Work has changed drastically over the centuries, especially the past 150 years. Psychologists and sociologists study work. Managers desire to make work as pleasurable as possible, for a satisfied employee is know to be more productive. Nevertheless, even with modern convenience, work continues to be a drudgery for many, if not for most of us.

The goad passages on work from Ecclesiastes show us that worldly wisdom gains no satisfaction from labor. The never ending journey on the treadmill of career advancement, often only to maintain one’s status, leads to burnout. Solomon experienced something like this. His youthful enthusiasm for the kingship had soured.

How many of us wake up in the morning and look forward to our work? Though the standard is the 40 hour work week, almost all spend more than 40 hours when considering the commute, overtime, thinking about work, etc. Over 40 of our best hours are spent at work. We need to be concerned with these 40 hours as Christians

Also as Christians our work is not limited to our jobs, workplace. We are engaged in spiritual work.

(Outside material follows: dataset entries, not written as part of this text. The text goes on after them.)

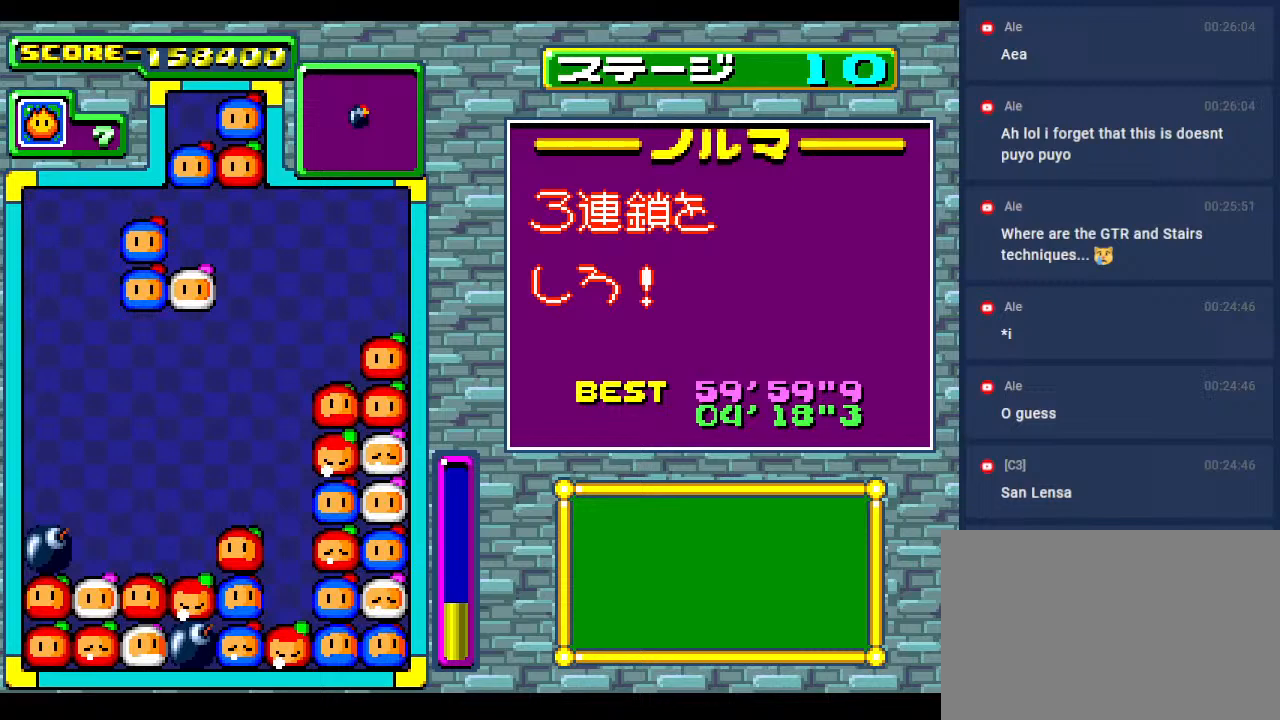
{"buttons": [], "events": []}
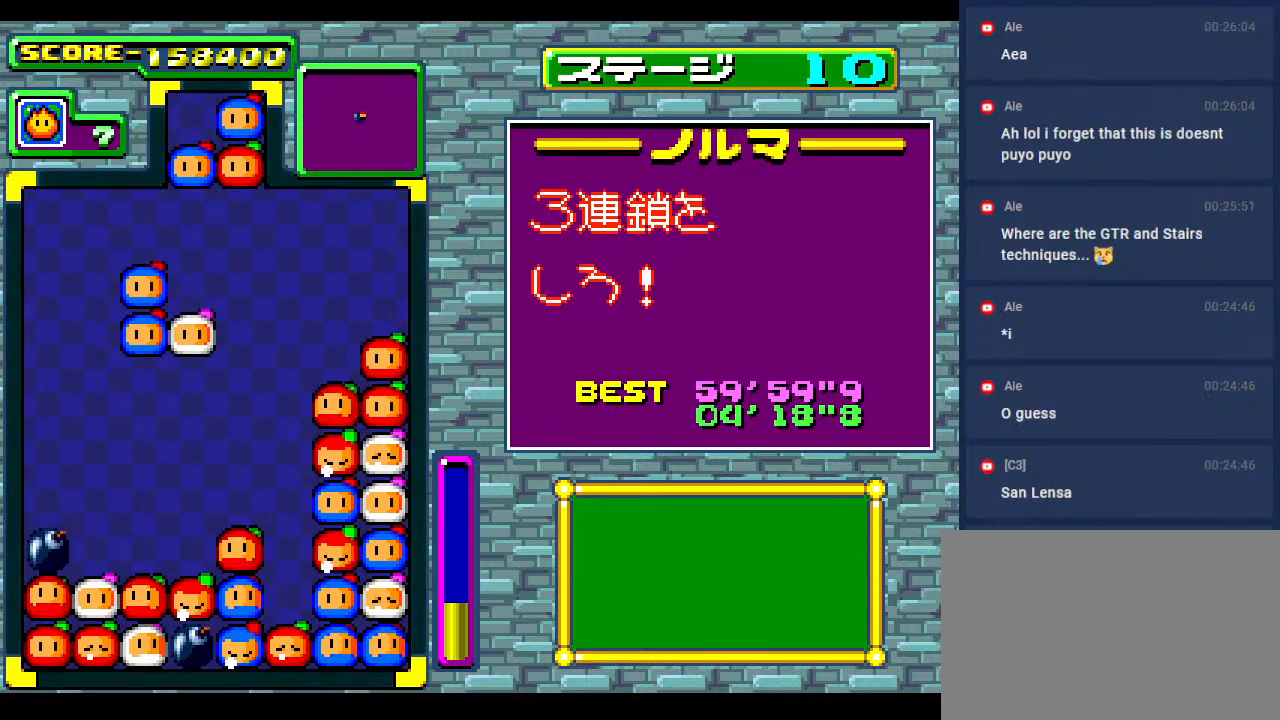
{"buttons": [], "events": []}
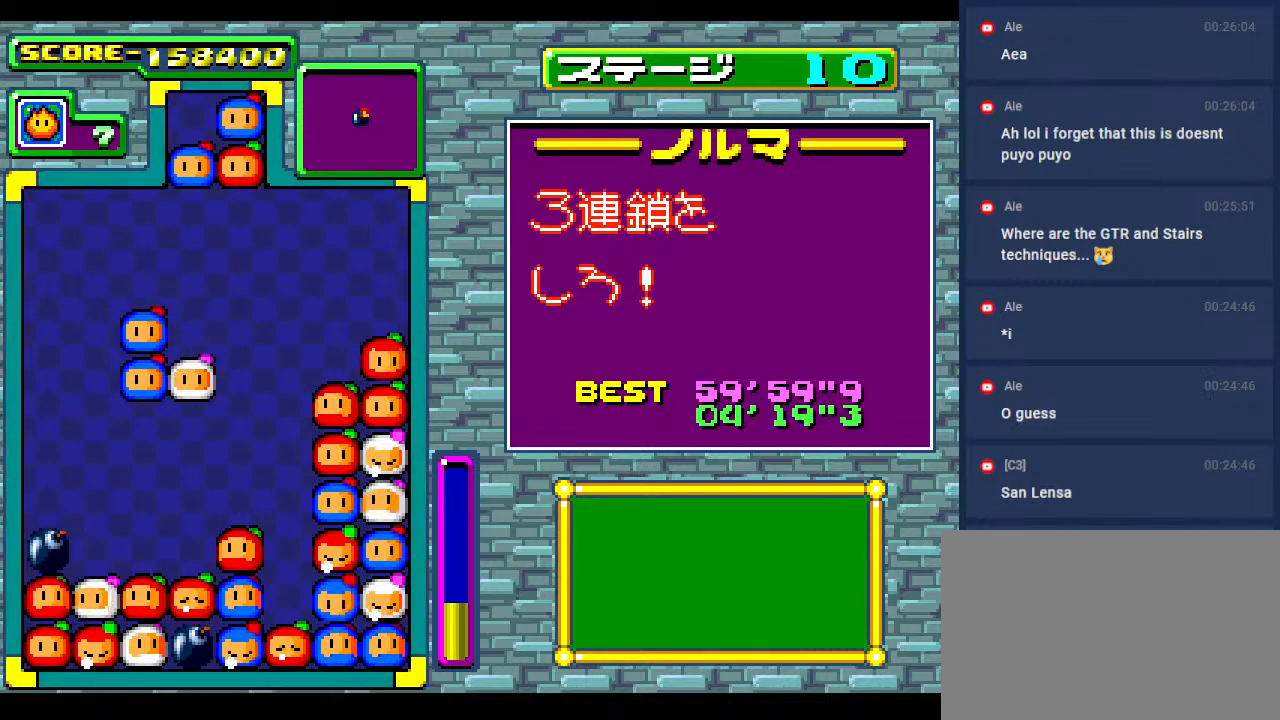
{"buttons": [], "events": []}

Some complain about duties at church, about having too much to do, of not being appreciated at church, and so forth, much like a secular job. In fact, our spiritual work may be directed primarily to attaining the “benefits” of that work as opposed to being pleasurable in and of itself. Spiritual work may soften our guilt, “lay up treasures in heaven” (like fringe benefits), be perceived as a type of exchange relationship (you scratch my back and I’ll scratch your back), or just get the church leaders off of our backs.

“For even when we were with you, we gave you this rule: “If a man will not work, he shall not eat.”” 2 Thessalonians 3:10, NIV. Now there are many in our society who are sluggish and lack desire to work. But most of us do not work “so that we may eat.” In Bible times if one did not work he literally did not eat because he had no food. What keeps many people at the grindstone is not food or other basic necessities, but status and pride. Go into a room full of strangers and start talking with them and one of first things talked about is work, career.

The workaholic is common in the work place today. The workaholic is addicted to work, just as the alcoholic is addicted to alcohol. Such a person must continually work in order to prevent the consequences of withdrawal yet many times despises day to day work activities.

Misery loves company. Workaholics often will push those around them to work even harder. Workaholics becomes so preoccupied with their own needs to feed their addictions that they cannot understand the feelings or needs of their co workers. Cannot understand why others do not have such a devotion to their work. Their god is their work and they are in slavery.

We also see workaholics in the Lord’s church. These active “workers” receive much attention and admiration from other Christians. We also feel guilty around them, for our own “works” never measure up to theirs. As with the workaholic in the work place, spiritual workaholics rarely experience peace or satisfaction in their service, never feel that they have done enough, and push themselves to the fate of many workaholics- burnout. The risk for emotional and spiritual burnout among Christians is high. Many times we pay lip service to the concept of grace, and continue in a works relationship with our Father and our fellow Christians.

What is burnout? When a person suffers burnout, he depletes himself and exhausts his physical, emotional, and spiritual resources. He wears himself out by excessive striving, because he imposes unrealistic expectations upon himself. The person suffering from burnout is continually frustrated, for there is no way that he will reach his or her goals.